CREATE OR REPLACE STREAM frame_events_stream ON TABLE frame_events;
SELECT * FROM frame_events_stream; -- shows newly copied rows
-- …process rows…
SELECT * FROM frame_events_stream WITH CONSUME; -- advance the offset
WITH CONSUME ensures the stream cursor moves forward after the rows are handled. Reference: Streams.
5. Tasks for Scheduled Loads (Optional)
Tasks run one SQL statement on a schedule.

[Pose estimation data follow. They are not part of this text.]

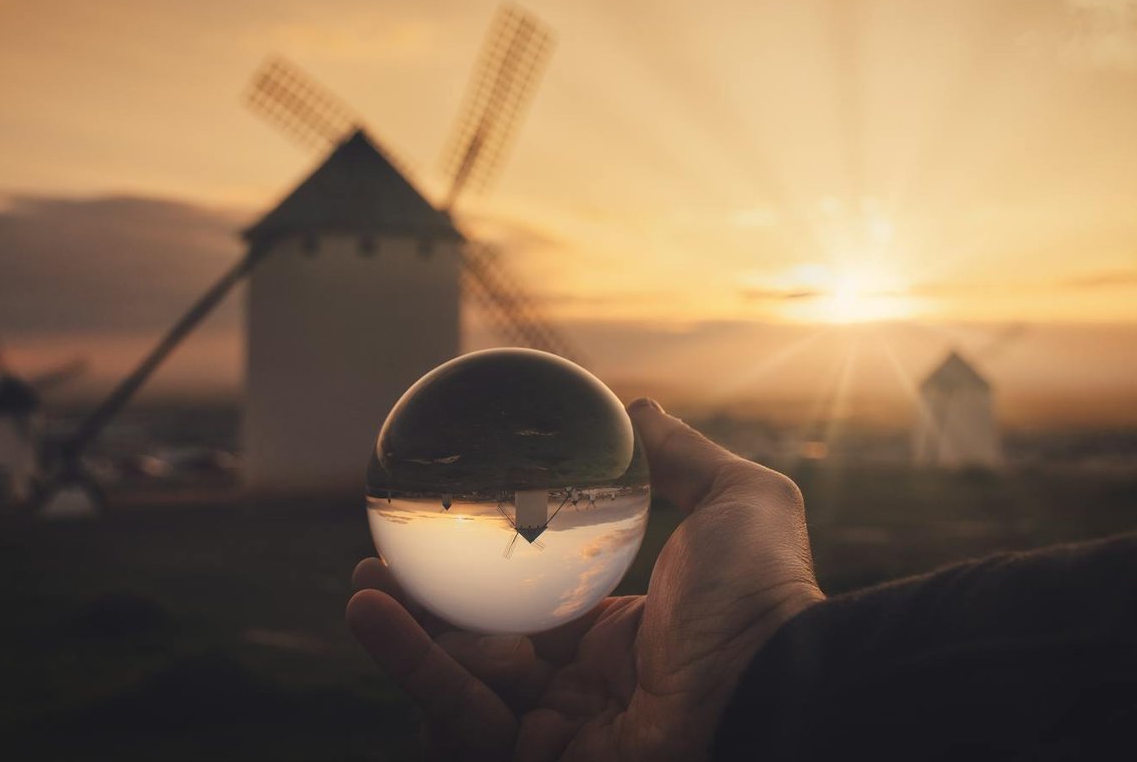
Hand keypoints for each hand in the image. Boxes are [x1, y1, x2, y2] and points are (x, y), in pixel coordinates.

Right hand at [346, 398, 821, 760]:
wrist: (774, 691)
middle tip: (384, 556)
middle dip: (429, 608)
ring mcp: (557, 736)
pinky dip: (411, 666)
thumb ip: (684, 459)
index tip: (450, 524)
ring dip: (404, 635)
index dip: (490, 572)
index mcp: (622, 640)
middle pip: (485, 649)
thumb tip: (638, 407)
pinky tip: (371, 612)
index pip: (537, 607)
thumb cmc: (762, 602)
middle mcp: (585, 692)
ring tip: (362, 584)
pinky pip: (458, 719)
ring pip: (458, 685)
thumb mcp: (737, 504)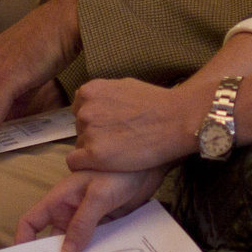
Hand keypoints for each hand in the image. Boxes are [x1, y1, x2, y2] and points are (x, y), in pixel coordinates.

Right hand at [16, 165, 169, 251]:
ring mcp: (86, 220)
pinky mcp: (104, 226)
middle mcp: (69, 212)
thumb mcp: (98, 196)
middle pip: (52, 240)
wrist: (149, 167)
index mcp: (60, 200)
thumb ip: (82, 223)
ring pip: (74, 246)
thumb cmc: (120, 171)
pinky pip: (93, 245)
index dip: (23, 239)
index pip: (32, 221)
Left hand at [67, 77, 206, 174]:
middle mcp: (84, 110)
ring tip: (120, 149)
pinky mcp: (94, 155)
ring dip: (95, 150)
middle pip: (79, 128)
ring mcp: (88, 132)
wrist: (176, 120)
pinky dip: (88, 165)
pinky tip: (107, 163)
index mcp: (89, 91)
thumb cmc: (156, 103)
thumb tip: (94, 101)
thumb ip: (104, 94)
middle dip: (95, 134)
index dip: (95, 120)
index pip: (78, 110)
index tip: (110, 125)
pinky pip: (75, 163)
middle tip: (118, 138)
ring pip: (80, 146)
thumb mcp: (125, 86)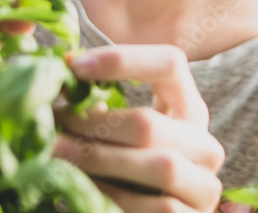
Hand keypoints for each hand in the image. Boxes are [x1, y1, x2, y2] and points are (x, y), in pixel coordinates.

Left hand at [51, 44, 225, 212]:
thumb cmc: (130, 166)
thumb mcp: (124, 132)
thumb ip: (103, 107)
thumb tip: (60, 79)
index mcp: (190, 107)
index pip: (170, 64)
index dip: (122, 59)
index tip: (73, 65)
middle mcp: (205, 143)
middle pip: (151, 123)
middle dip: (94, 123)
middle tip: (52, 122)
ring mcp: (205, 185)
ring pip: (160, 166)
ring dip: (99, 160)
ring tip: (57, 152)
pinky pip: (158, 206)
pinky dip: (115, 195)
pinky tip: (83, 186)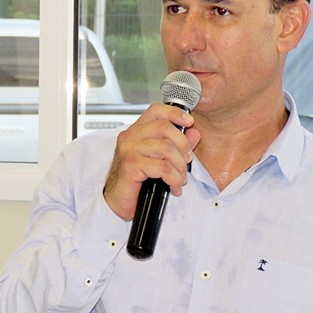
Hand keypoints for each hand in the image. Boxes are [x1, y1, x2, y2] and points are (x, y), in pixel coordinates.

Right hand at [103, 104, 200, 220]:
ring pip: (166, 149)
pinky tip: (173, 187)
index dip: (175, 113)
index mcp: (136, 131)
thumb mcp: (160, 159)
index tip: (190, 122)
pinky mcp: (131, 165)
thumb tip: (194, 133)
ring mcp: (129, 150)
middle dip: (183, 146)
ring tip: (180, 179)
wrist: (118, 201)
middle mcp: (130, 136)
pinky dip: (173, 179)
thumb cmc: (136, 180)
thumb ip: (177, 144)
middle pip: (165, 128)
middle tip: (187, 161)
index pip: (156, 111)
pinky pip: (162, 168)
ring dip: (180, 167)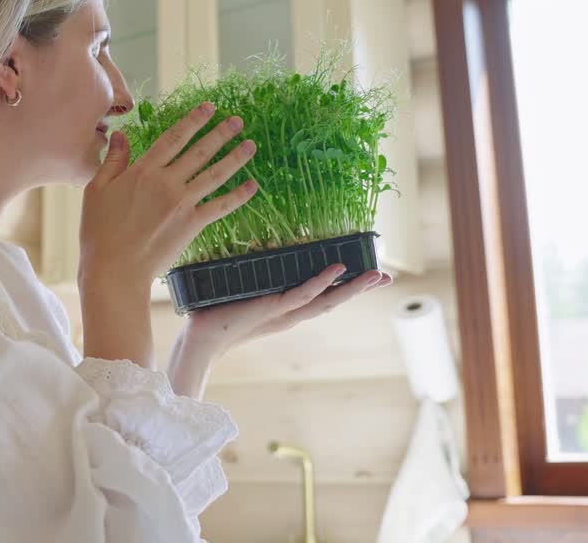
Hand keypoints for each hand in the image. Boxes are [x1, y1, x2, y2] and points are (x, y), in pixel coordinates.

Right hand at [77, 102, 256, 364]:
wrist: (115, 268)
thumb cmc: (100, 231)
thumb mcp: (97, 190)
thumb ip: (113, 160)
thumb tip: (120, 135)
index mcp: (143, 171)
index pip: (174, 138)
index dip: (193, 121)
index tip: (209, 108)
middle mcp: (167, 183)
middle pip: (200, 151)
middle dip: (220, 133)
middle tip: (238, 121)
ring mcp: (182, 204)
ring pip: (215, 174)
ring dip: (235, 158)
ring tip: (251, 145)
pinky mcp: (192, 225)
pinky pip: (220, 206)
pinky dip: (238, 196)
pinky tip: (252, 185)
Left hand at [183, 264, 393, 360]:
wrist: (200, 339)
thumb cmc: (215, 314)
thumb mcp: (242, 291)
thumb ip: (253, 277)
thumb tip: (254, 249)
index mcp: (287, 310)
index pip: (324, 297)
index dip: (348, 287)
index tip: (370, 276)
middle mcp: (291, 314)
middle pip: (335, 300)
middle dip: (362, 288)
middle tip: (387, 276)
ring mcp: (284, 312)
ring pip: (326, 299)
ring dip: (353, 287)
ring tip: (377, 274)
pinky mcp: (272, 308)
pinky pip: (301, 294)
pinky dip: (320, 282)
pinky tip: (337, 270)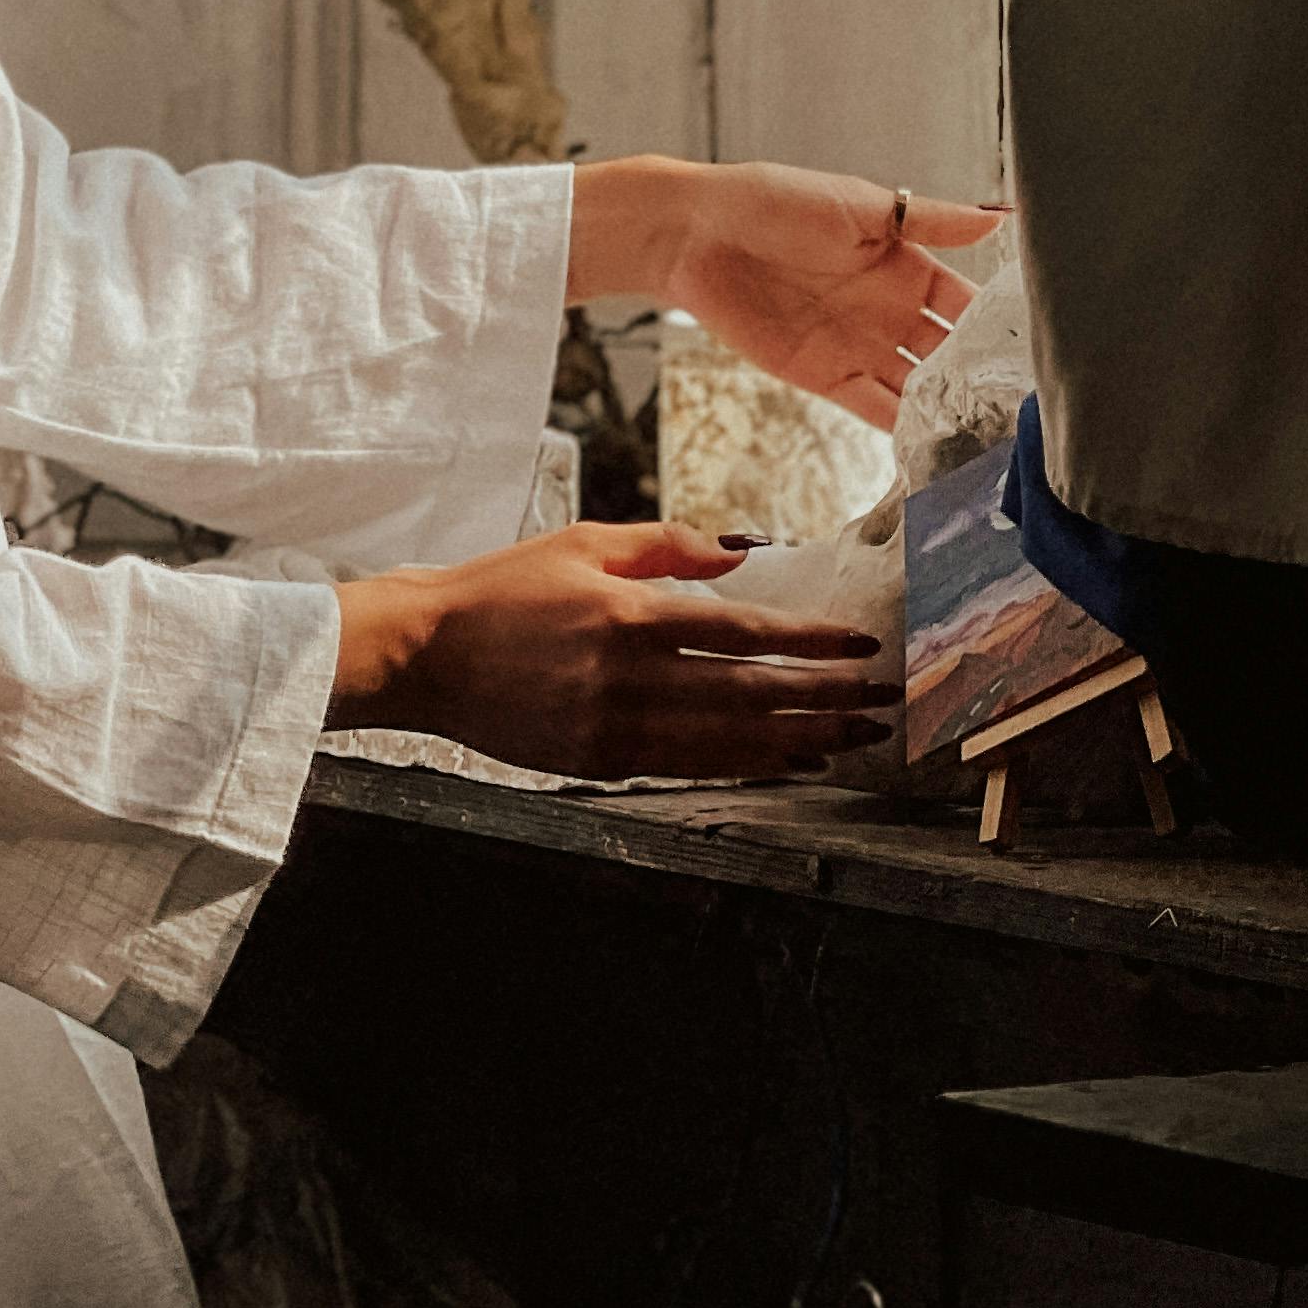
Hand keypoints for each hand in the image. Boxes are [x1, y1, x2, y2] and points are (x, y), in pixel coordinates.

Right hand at [330, 521, 894, 781]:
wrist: (428, 652)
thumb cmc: (502, 587)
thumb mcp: (582, 542)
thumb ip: (665, 545)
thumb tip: (740, 554)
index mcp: (628, 614)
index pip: (741, 632)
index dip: (807, 641)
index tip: (859, 644)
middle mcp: (630, 678)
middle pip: (749, 694)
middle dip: (823, 698)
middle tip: (879, 702)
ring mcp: (616, 727)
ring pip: (729, 741)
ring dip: (797, 740)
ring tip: (849, 738)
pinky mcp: (600, 762)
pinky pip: (691, 765)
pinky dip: (745, 763)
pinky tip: (783, 759)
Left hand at [657, 163, 1000, 431]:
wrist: (696, 233)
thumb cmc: (773, 200)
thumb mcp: (857, 203)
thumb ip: (926, 218)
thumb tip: (999, 217)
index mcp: (905, 262)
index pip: (968, 302)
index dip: (1001, 328)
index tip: (1045, 356)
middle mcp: (891, 309)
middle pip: (952, 353)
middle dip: (985, 381)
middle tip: (1031, 417)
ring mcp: (861, 345)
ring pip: (921, 388)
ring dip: (953, 414)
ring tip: (998, 447)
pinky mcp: (827, 377)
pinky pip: (877, 410)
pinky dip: (906, 432)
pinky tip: (940, 453)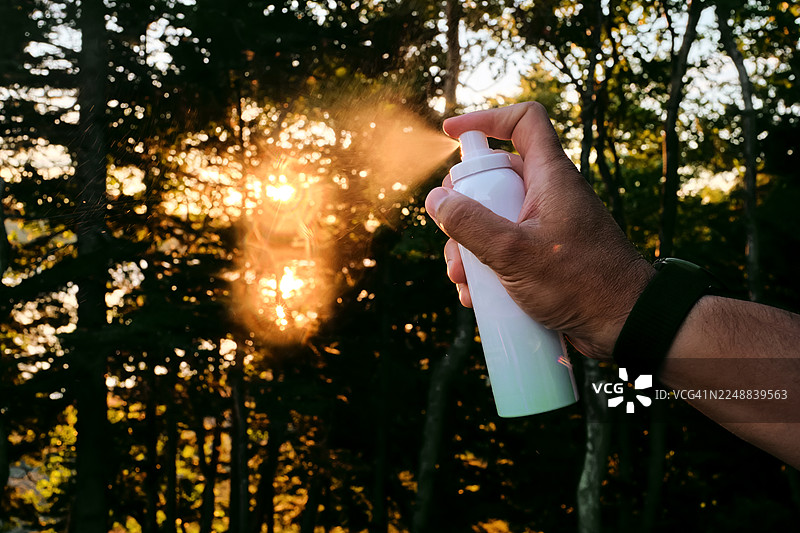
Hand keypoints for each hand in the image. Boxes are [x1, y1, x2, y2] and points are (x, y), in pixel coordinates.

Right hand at [425, 102, 654, 358]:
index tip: (452, 132)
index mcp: (551, 177)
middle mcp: (550, 196)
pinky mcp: (547, 257)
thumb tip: (436, 200)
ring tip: (462, 279)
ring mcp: (548, 227)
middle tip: (451, 236)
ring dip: (469, 247)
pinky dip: (487, 268)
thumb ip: (471, 224)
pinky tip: (475, 297)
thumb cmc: (580, 284)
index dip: (486, 119)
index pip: (524, 122)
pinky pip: (507, 250)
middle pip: (494, 179)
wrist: (625, 325)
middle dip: (463, 208)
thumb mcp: (513, 253)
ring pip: (495, 220)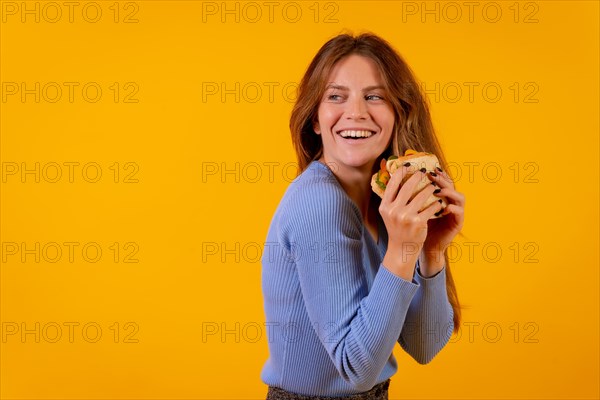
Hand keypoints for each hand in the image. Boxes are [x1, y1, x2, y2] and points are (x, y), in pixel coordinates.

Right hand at [378, 164, 443, 279]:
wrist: (401, 248)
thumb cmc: (397, 228)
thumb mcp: (389, 213)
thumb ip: (392, 198)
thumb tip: (396, 177)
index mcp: (385, 206)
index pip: (392, 184)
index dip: (400, 172)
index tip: (408, 166)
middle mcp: (394, 211)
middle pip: (407, 187)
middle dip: (417, 177)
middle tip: (424, 173)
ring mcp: (406, 217)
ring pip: (421, 195)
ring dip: (430, 189)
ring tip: (433, 187)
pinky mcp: (418, 222)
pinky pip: (430, 207)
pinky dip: (436, 203)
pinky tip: (439, 202)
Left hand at [420, 168, 464, 275]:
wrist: (422, 246)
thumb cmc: (415, 227)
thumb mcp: (412, 209)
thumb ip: (410, 196)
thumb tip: (396, 179)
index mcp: (441, 197)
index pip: (442, 181)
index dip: (437, 174)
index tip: (426, 168)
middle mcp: (451, 202)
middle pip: (451, 185)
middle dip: (442, 179)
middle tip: (431, 175)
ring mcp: (456, 212)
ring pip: (459, 197)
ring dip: (449, 191)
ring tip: (437, 190)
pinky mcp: (458, 223)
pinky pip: (459, 212)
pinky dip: (452, 208)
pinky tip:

Create lightweight tasks per table or wrap the logic in a stored procedure if you prefer one entry point.
CREATE OR REPLACE TASK task_load_citydrive_videos
WAREHOUSE = 'default'
SCHEDULE = 10 MINUTE
AS
COPY INTO citydrive_videos (video_id, vehicle_id, capture_date, route_name, weather, camera_source, duration_sec)
FROM (
SELECT video_id::STRING,
vehicle_id::STRING,
capture_date::DATE,
route_name::STRING,
weather::STRING,
camera_source::STRING,
duration_sec::INT
FROM @citydrive_stage/videos/
)
FILE_FORMAT = (TYPE = 'PARQUET');
ALTER TASK task_load_citydrive_videos RESUME;
CREATE OR REPLACE TASK task_load_frame_events
WAREHOUSE = 'default'
SCHEDULE = 10 MINUTE
AS
COPY INTO frame_events (frame_id, video_id, frame_index, collected_at, event_tag, risk_score, speed_kmh)
FROM (
SELECT frame_id::STRING,
video_id::STRING,
frame_index::INT,
collected_at::TIMESTAMP,
event_tag::STRING,
risk_score::DOUBLE,
speed_kmh::DOUBLE
FROM @citydrive_stage/frame-events/
)
FILE_FORMAT = (TYPE = 'PARQUET');
ALTER TASK task_load_frame_events RESUME;
Add more tasks for frame_metadata_catalog, embeddings, or GPS data using the same pattern. Full options: Tasks.
Once these jobs run, every guide in the Unified Workloads series reads from the same CityDrive tables—no extra ETL layers, no duplicate storage.